Flint-heartedness seems to be catching. Not only has the government sent a clear message to manufacturers that there’ll be no more taxpayer bailouts, the Reserve Bank has now changed its mind about a currency bailout.
When the dollar was US91 cents last year, governor Glenn Stevens said it should be 85 cents, having spent a couple of months saying it was “uncomfortably high”. It was assumed the RBA was much happier about an exchange rate-led recovery than more rate cuts because it didn’t risk creating a housing pop. Manufacturers were grateful but added: “No, no. Make it US80 cents please, not 85”.
Thanks in part to the RBA’s jawboning, but mainly because of the US Fed taper pushing the US dollar higher, the Aussie got to a low of 87.1 on January 30.
And that, it seems, was close enough. Yesterday Stevens abandoned the effort to get the dollar down and removed the RBA’s easing bias, whereupon the dollar promptly rose to 88.9. This morning it’s around 89.5 and, if equity markets continue to recover from Monday’s panic, it will soon be back at 91.

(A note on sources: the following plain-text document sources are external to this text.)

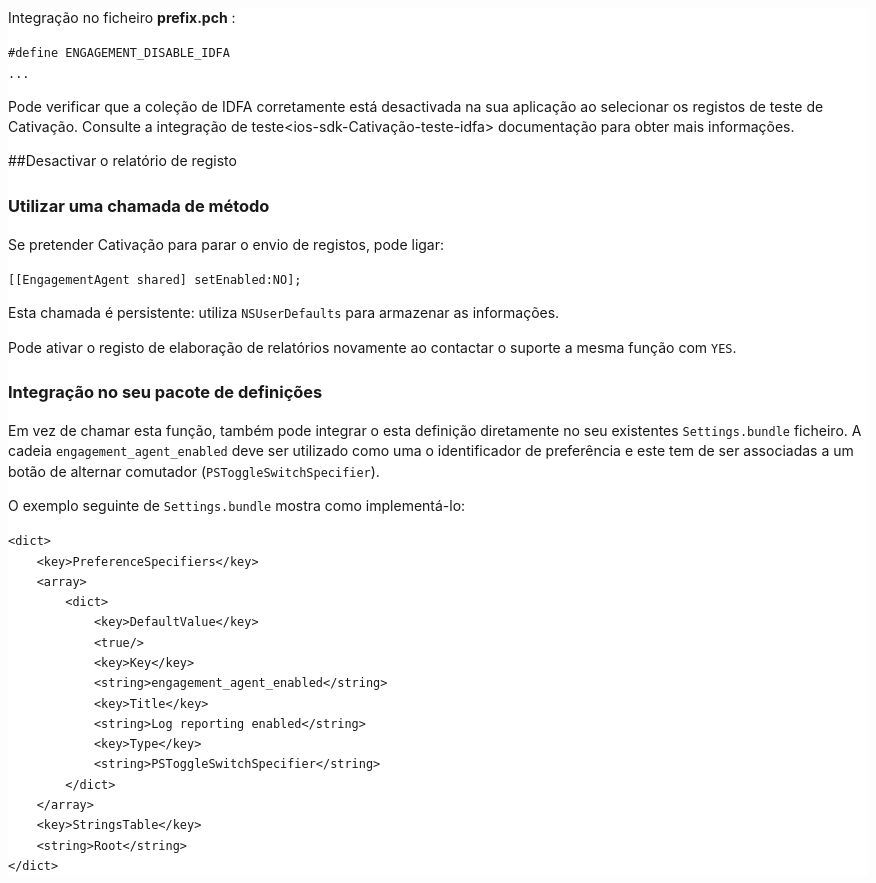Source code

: Integração no ficheiro **prefix.pch** :

    #define ENGAGEMENT_DISABLE_IDFA
    ...

Pode verificar que a coleção de IDFA corretamente está desactivada na sua aplicação ao selecionar os registos de teste de Cativação. Consulte a integração de teste\<ios-sdk-Cativação-teste-idfa\> documentação para obter mais informações.

##<a name="disable-log-reporting"></a>Desactivar o relatório de registo

### <a name="using-a-method-call"></a>Utilizar uma chamada de método

Se pretender Cativação para parar o envio de registos, pode ligar:

    [[EngagementAgent shared] setEnabled:NO];

Esta chamada é persistente: utiliza `NSUserDefaults` para armazenar as informações.

Pode ativar o registo de elaboração de relatórios novamente ao contactar o suporte a mesma função com `YES`.

### <a name="integration-in-your-settings-bundle"></a>Integração no seu pacote de definições

Em vez de chamar esta função, também pode integrar o esta definição diretamente no seu existentes `Settings.bundle` ficheiro. A cadeia `engagement_agent_enabled` deve ser utilizado como uma o identificador de preferência e este tem de ser associadas a um botão de alternar comutador (`PSToggleSwitchSpecifier`).

O exemplo seguinte de `Settings.bundle` mostra como implementá-lo:

    <dict>
        <key>PreferenceSpecifiers</key>
        <array>
            <dict>
                <key>DefaultValue</key>
                <true/>
                <key>Key</key>
                <string>engagement_agent_enabled</string>
                <key>Title</key>
                <string>Log reporting enabled</string>
                <key>Type</key>
                <string>PSToggleSwitchSpecifier</string>
            </dict>
        </array>
        <key>StringsTable</key>
        <string>Root</string>
    </dict>


[Dispositivo API]: http://go.microsoft.com/?linkid=9876094
[NSLocationWhenInUseUsageDescription]:https://developer.apple.com/library/prerelease/ios/documentation/General/Reference/InfoPlistKeyReference/Articles/CocoaKeys.html#//apple_ref/doc/uid/TP40009251-SW26
[NSLocationAlwaysUsageDescription]:https://developer.apple.com/library/prerelease/ios/documentation/General/Reference/InfoPlistKeyReference/Articles/CocoaKeys.html#//apple_ref/doc/uid/TP40009251-SW18
[startMonitoringSignificantLocationChanges]:http://developer.apple.com/library/IOs/#documentation/CoreLocation/Reference/CLLocationManager_Class/CLLocationManager/CLLocationManager.html#//apple_ref/occ/instm/CLLocationManager/startMonitoringSignificantLocationChanges
[IDFA]:https://developer.apple.com/library/ios/documentation/AdSupport/Reference/ASIdentifierManager_Ref/ASIdentifierManager.html#//apple_ref/occ/instp/ASIdentifierManager/advertisingIdentifier

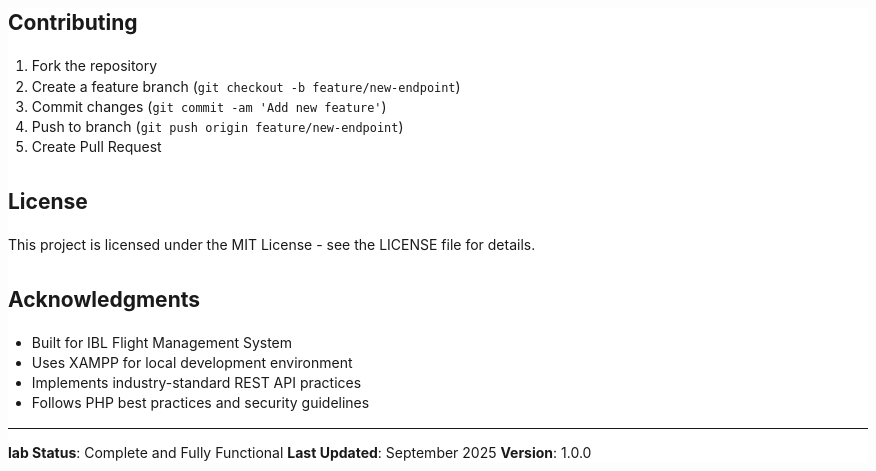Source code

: ## Contributing

1. Fork the repository
2. Create a feature branch (`git checkout -b feature/new-endpoint`)
3. Commit changes (`git commit -am 'Add new feature'`)
4. Push to branch (`git push origin feature/new-endpoint`)
5. Create Pull Request

## License

This project is licensed under the MIT License - see the LICENSE file for details.

## Acknowledgments

- Built for IBL Flight Management System
- Uses XAMPP for local development environment
- Implements industry-standard REST API practices
- Follows PHP best practices and security guidelines

---

**lab Status**: Complete and Fully Functional
**Last Updated**: September 2025
**Version**: 1.0.0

Will the governor get the jawbone out again and once again talk about it being uncomfortable? Unlikely. The problem is the December CPI at 0.8 per cent and annual inflation at 2.64 per cent. The fact that it was mainly health and education prices doesn’t matter. At the first sign of a blip in inflation, Australia’s central bank has gone AWOL from the currency war and left the nation’s exporters to their fate.
It was not couched in the terms used in the government’s decision on SPC Ardmona, but the effect is the same. Manufacturers can no longer look to Glenn Stevens or Tony Abbott for help, and must now email their supplications to Janet Yellen at the US Fed, requesting, if you please, more taper. A rate hike in the US fairly soon would be nice too.
But with the shockingly weak December payrolls report in the US, followed yesterday by an equally shocking January ISM, they’ll get folded arms in Washington too. It’s now the US dollar that’s tapering, along with equities (rather more dramatically) and there’ll be no rate hike in the US in 2014, as well as no rate cut in Australia.
It will be the Year of the Duck in central bank land (immobility on the surface, tense activity beneath), and markets are apparently demanding 200,000 new jobs a month in the US before they believe the global economy is, in fact, recovering.
This Friday’s US payrolls report will be critical. Australian manufacturers (and investors) will be hoping December’s 74,000 new jobs was an aberration and January is back to 200,000 plus. If so, happy days. If not, CEOs really will have to start attacking costs, because neither the governor nor the government are going to help in 2014.